An optical flow is the pattern of apparent motion of objects, surfaces, and edges in a visual scene caused by the relative motion between an observer (e.g., an eye of a camera) and the scene. Optical flow estimation has been an important problem in computer vision research such as motion detection, object segmentation, and disparity measurement in a two-dimensional (2D) or three-dimensional (3D) environment. Generally, pixel-level optical flow estimation is to calculate the motion between two subsequent images which are taken at times t and t+Δt every pixel position, where Δt is the time difference between the two images. Analysis of subsequent images searching for local displacements of pixels in the images allows quantitative measurement of the optical flow of the pixels. Sub-pixel level optical flow estimation method is to find sub-pixel displacement of pixels in the images.
One conventional sub-pixel optical flow estimation method is to compute pixel-level optical flow of an input image using a window-based matching algorithm. A matching score for each pixel is computed only at pixel-level. To find the sub-pixel optical flow, one existing method is to compute the matching score at an interpolated image of the input image. The problem with this method is computationally expensive due to the complex image interpolation.

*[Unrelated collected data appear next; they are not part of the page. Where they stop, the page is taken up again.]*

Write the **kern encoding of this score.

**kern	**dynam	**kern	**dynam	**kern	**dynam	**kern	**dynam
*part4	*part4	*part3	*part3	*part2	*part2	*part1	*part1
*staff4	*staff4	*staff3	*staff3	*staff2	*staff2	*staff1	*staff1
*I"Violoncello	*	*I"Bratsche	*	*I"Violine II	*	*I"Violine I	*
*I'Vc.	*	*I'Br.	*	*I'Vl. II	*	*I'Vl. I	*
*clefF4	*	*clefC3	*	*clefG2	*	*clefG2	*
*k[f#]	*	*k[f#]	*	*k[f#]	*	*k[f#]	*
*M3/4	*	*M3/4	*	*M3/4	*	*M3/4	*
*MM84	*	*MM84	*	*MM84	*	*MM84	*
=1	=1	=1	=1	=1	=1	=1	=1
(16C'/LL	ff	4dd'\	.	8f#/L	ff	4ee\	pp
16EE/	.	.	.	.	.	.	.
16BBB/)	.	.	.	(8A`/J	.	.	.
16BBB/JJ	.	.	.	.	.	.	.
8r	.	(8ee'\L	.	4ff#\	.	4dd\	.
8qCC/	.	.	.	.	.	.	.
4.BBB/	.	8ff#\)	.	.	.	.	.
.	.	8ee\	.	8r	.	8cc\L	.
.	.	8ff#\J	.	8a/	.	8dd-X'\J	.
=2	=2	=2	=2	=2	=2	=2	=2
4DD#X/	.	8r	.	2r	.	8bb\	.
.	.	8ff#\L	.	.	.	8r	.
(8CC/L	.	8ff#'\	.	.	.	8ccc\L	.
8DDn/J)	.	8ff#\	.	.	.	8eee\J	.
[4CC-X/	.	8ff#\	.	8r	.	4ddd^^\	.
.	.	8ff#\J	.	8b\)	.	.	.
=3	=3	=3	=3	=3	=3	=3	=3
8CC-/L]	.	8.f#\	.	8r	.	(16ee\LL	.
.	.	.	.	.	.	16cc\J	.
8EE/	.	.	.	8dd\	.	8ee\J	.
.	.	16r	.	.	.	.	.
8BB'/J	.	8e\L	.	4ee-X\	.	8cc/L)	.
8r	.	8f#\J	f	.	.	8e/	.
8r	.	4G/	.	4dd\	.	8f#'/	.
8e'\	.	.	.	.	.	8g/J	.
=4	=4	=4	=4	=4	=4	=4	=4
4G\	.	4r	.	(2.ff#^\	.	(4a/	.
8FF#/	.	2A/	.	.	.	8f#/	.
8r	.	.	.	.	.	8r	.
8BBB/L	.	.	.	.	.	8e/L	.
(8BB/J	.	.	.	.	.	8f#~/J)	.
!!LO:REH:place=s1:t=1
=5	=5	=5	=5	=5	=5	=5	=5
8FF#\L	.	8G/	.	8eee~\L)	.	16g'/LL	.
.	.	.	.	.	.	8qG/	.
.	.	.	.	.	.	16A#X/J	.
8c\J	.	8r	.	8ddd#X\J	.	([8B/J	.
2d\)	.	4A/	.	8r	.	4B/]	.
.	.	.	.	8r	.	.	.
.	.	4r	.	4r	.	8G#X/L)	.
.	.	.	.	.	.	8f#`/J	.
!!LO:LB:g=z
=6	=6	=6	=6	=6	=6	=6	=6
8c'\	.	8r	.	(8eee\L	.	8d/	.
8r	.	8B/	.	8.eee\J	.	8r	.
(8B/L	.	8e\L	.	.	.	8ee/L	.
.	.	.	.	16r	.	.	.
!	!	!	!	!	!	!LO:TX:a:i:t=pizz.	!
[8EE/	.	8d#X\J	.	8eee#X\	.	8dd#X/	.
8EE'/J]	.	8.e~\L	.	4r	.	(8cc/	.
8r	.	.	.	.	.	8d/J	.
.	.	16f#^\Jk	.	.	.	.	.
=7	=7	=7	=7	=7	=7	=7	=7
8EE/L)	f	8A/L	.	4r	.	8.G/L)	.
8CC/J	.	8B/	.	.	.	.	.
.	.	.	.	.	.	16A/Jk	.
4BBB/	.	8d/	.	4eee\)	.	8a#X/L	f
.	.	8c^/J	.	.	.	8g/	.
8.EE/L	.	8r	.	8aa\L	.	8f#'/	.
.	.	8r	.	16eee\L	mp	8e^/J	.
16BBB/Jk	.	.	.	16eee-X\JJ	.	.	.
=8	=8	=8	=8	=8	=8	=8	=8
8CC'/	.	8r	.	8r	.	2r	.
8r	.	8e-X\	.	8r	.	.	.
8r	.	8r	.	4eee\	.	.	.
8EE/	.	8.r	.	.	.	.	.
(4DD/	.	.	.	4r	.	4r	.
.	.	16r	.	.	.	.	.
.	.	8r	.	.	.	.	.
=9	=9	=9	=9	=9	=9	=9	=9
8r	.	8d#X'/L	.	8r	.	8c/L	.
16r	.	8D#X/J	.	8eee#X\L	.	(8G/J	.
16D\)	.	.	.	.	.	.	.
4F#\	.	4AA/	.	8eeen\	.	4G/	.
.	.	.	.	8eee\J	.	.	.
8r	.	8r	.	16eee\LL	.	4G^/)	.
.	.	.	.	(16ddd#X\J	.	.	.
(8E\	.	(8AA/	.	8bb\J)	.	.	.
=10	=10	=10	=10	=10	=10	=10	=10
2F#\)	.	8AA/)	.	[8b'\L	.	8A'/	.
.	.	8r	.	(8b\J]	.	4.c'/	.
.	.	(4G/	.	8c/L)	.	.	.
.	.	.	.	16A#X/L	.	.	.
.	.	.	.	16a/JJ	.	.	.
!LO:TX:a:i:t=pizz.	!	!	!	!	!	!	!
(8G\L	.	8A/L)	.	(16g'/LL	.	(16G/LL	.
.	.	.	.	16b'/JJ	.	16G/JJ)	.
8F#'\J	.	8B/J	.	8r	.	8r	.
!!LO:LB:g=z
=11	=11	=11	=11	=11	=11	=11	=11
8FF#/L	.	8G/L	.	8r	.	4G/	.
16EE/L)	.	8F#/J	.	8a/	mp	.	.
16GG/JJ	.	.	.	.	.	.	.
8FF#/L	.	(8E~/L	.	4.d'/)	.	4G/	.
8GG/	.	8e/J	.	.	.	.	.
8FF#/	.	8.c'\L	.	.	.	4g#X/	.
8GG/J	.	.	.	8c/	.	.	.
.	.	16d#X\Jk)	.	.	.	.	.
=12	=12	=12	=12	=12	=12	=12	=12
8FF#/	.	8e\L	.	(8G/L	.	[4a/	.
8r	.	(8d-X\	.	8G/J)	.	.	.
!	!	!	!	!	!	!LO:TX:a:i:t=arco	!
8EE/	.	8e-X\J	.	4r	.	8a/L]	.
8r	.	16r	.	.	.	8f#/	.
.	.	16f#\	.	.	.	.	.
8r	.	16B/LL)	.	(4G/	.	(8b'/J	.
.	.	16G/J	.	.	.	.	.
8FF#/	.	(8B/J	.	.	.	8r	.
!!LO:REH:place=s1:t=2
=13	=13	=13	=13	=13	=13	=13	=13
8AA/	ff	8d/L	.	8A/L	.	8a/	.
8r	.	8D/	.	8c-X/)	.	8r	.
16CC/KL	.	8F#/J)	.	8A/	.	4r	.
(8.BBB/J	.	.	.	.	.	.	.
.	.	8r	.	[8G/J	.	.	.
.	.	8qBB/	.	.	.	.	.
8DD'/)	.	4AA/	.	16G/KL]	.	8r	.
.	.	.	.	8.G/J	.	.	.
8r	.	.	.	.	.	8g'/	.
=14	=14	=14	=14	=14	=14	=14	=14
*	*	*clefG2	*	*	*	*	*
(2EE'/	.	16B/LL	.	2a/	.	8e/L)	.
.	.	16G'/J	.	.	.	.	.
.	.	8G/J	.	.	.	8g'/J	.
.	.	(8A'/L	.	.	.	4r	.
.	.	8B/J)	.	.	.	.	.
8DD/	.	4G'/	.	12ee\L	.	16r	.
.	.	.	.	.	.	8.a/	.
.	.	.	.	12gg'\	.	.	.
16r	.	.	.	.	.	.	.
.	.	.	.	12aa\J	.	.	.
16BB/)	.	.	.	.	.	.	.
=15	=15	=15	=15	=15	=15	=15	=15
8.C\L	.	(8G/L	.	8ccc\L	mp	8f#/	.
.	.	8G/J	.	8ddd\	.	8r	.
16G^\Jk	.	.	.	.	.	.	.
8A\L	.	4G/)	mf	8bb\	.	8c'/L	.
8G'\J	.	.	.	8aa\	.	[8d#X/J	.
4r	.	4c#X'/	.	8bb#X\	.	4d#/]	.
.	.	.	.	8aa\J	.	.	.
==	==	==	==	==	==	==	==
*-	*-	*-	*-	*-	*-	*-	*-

Another conventional way to compute sub-pixel optical flow is to fit a parametric function, such as a spline or quadratic function, to pixel-level matching scores of an input image, and to find the maximum value of the function. The maximum value of the parametric function allows the method to compute the sub-pixel optical flow. The problem with this method is computationally expensive due to the complex computation using the parametric function.